Joseph went up to bury his father, and all the officials of Pharaoh went up with him: the senior officials of Pharaoh’s household, all the elders of the land of Egypt, all the household of Joseph, his brothers, and his father’s household. Only their little ones, their flocks, and their herds were left in the land of Goshen. Both chariots and horsemen went up with him. It was a very great entourage.

10 They came to the threshing floor of Atad, which is on the other side of the Jordan, and there they mourned with a very loud and bitter lament. Joseph mourned for his father seven days. 11 When the inhabitants of the land, the Canaanites, witnessed the mourning at the threshing floor of Atad, they said, “This is a very solemn mourning by the Egyptians.” That is why they named the place Abel Mizraim.[b] It is beyond the Jordan. 12 His sons did for him just what he commanded them to do: 13 They carried him to the land of Canaan and buried him in the cave in the field at Machpelah, which Abraham had purchased along with the field. He purchased it from Ephron the Hittite, as a piece of property for a burial site near Mamre. 14 After he had buried his father, Joseph returned to Egypt—he and his brothers, and all who had gone up with him to bury his father.

Romans 14:13-15:2

13 Therefore, let us stop passing judgment on one another.
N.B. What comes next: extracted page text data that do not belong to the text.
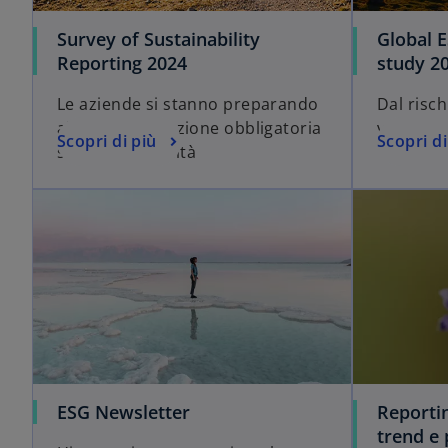
Survey of Sustainability
Global E
Reporting 2024
study 2
Le aziende si stanno preparando
Dal risch
alla rendicontazione obbligatoria
valore
Scopri di più
Scopri di
sulla sostenibilità
ESG Newsletter
Reportin
trend e 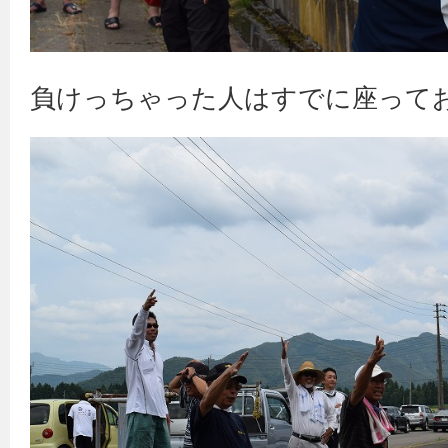
負けっちゃった人はすでに座って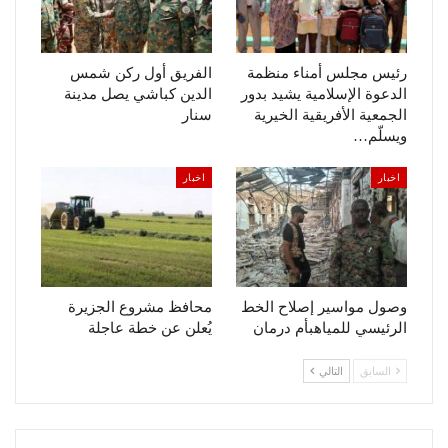
رئيس مجلس أمناء منظمة
الفريق أول ركن شمس
الدعوة الإسلامية يشيد بدور
الدين كباشي يصل مدينة
الجمعية الأفريقية الخيرية
سنار
ويسلّم…
اخبار
اخبار
وصول مواسير إصلاح الخط
محافظ مشروع الجزيرة
الرئيسي للمياهبأم درمان
يُعلن عن خطة عاجلة
السابق
التالي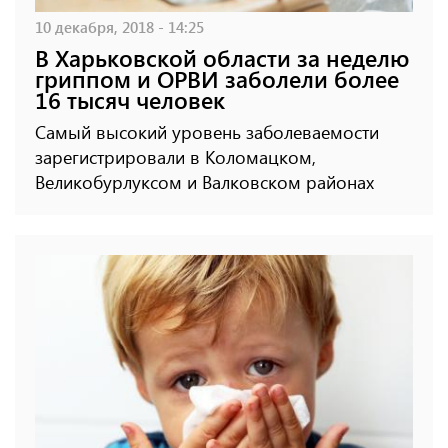
10 декабря, 2018 - 14:25
В Харьковской области за неделю
гриппом и ОРВИ заболели более
16 тысяч человек
Самый высокий уровень заболеваемости
зарегистрировали в Коломацком,
Великобурлуксом и Валковском районах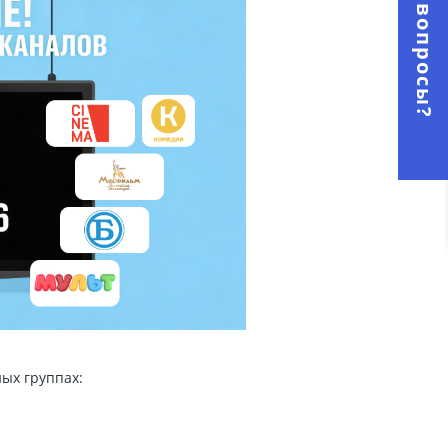
Остались вопросы?
ных группах: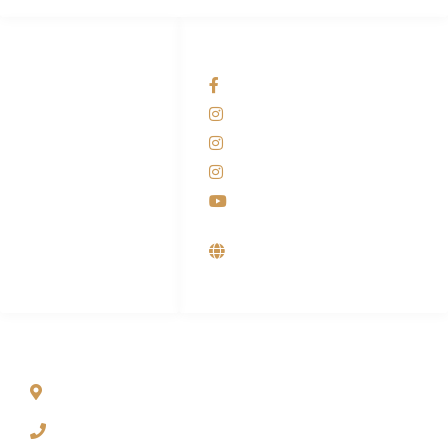
HUBUNGI KAMI
OUR NETWORKS
Admin Marketing
Facebook KANABA
081-225-800-388
Instagram KANABA
M. Haka
Instagram SIYUBA
(Marketing) 0812-
9090-5709
Instagram DONG SO
Customer Care
Youtube
0812-9090-4709
Supplier, Distributor &
Produsen Mesin Laundry
Industri
ALAMAT
Jl. Wonosari KM 8.5 Kuden RT 02, Sitimulyo, Piyungan
Bantul
(0274) 4536 274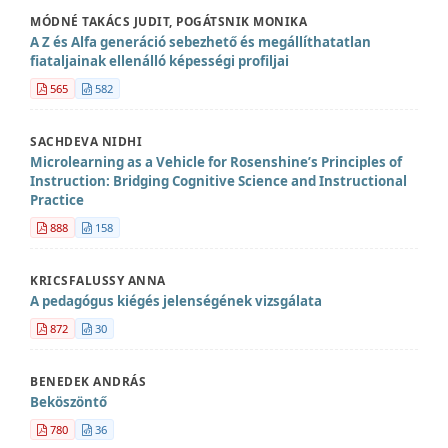
MÓDNÉ TAKÁCS JUDIT, POGÁTSNIK MONIKA
A Z és Alfa generáció sebezhető és megállíthatatlan
fiataljainak ellenálló képességi profiljai
565
582
SACHDEVA NIDHI
Microlearning as a Vehicle for Rosenshine’s Principles of
Instruction: Bridging Cognitive Science and Instructional
Practice
888
158
KRICSFALUSSY ANNA
A pedagógus kiégés jelenségének vizsgálata
872
30
BENEDEK ANDRÁS
Beköszöntő
780
36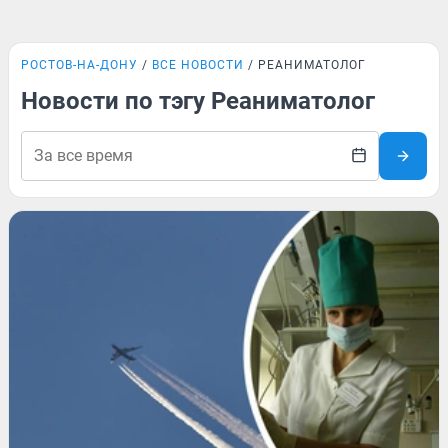
РОСТОВ-НА-ДОНУ
ВСЕ НОВОСТИ
РЕАНИМАТОЛОГ
Новости по тэгу Реаниматолог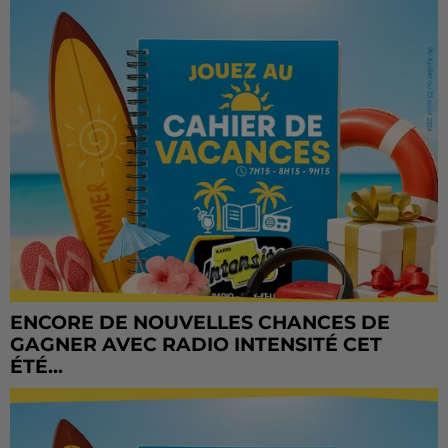
ENCORE DE NOUVELLES CHANCES DE
GAGNER AVEC RADIO INTENSITÉ CET
ÉTÉ...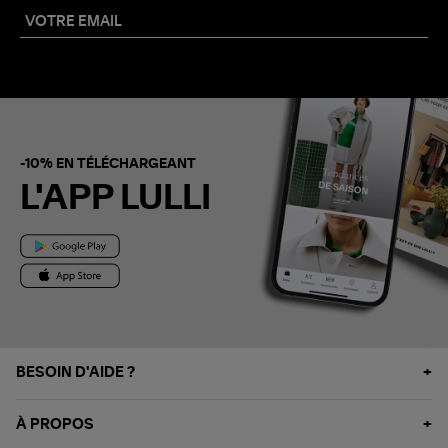
-10% EN TÉLÉCHARGEANT
L'APP LULLI
BESOIN D'AIDE ?
À PROPOS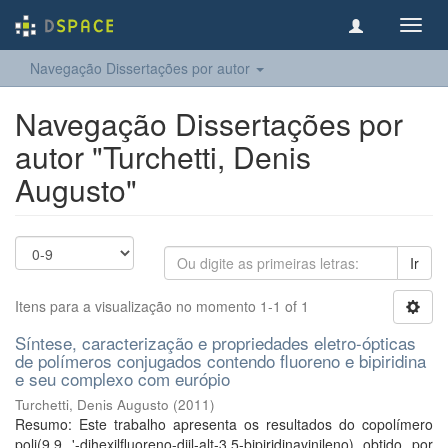
Toggl
navig
Navegação Dissertações por autor
Navegação Dissertações por
autor "Turchetti, Denis
Augusto"
Ir
Itens para a visualização no momento 1-1 of 1
Síntese, caracterização e propriedades eletro-ópticas
de polímeros conjugados contendo fluoreno e bipiridina
e seu complexo com európio
Turchetti, Denis Augusto
(
2011
)
Resumo: Este trabalho apresenta os resultados do copolímero
poli(9,9 '-dihexilfluoreno-diil-alt-3,5-bipiridinavinileno) obtido por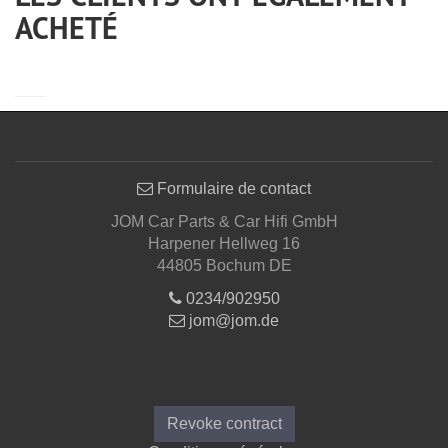
ACHETÉ
Formulaire de contact
JOM Car Parts & Car Hifi GmbH
Harpener Hellweg 16
44805 Bochum DE
0234/902950
jom@jom.de
Informations
Revoke contract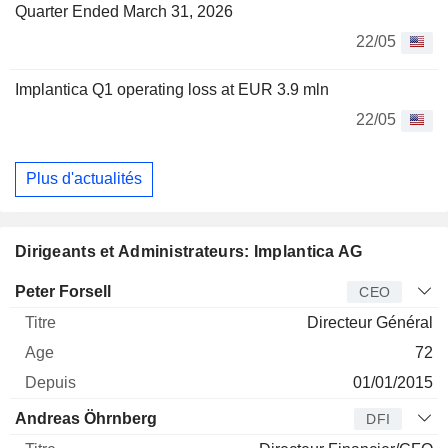
Quarter Ended March 31, 2026
22/05
Implantica Q1 operating loss at EUR 3.9 mln
22/05
Plus d'actualités
Dirigeants et Administrateurs: Implantica AG
Dirigeant
Titre
Age
Depuis
Peter Forsell
CEO
Directeur Général
72
01/01/2015
Andreas Öhrnberg
DFI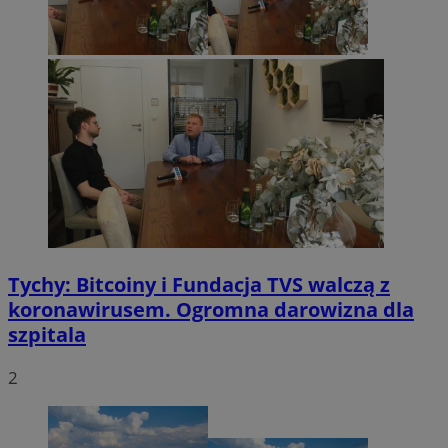
Tychy: Bitcoiny i Fundacja TVS walczą z
koronawirusem. Ogromna darowizna dla
szpitala
2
Instead, resolve never to put an obstacle or a snare in the path of your brother. 14 I know, and I am convinced in the Lord Jesus, that nothing is unclean in and of itself, but it becomes unclean for the one who considers it to be unclean. 15 For example, if your brother is offended because of the food you eat, you are no longer walking in line with love. Do not destroy that person for whom Christ died by the food you eat! 16 So do not give others a reason to speak evil about what you consider good.

17 For the kingdom of God does not consist of eating and drinking, but of righteousness and peace and joy in the Holy Spirit. 18 Certainly a person who serves Christ in this way is pleasing to God and has the approval of people. 19 Consequently, let us pursue those things that lead to peace and building up one another.

20 Do not tear down God’s work for the sake of food. Everything is pure, but it is wrong for a person to eat if it causes anyone to stumble. 21 It is good not to eat meat or drink wine or do anything if it causes your brother to stumble.

22 Keep the conviction that you have in these matters between yourself and God. Blessed is the one who does not condemn himself by what he approves. 23 But the one who has doubts is condemned if he eats, because it does not proceed from faith.[a] Everything that does not proceed from faith[b] is sin.

Serve One Another As Christ Served You

15 We who are strong have an obligation to bear with the weaknesses of those who are not strong, and not just to please ourselves. Each of us should please his neighbor for the good purpose of building him up.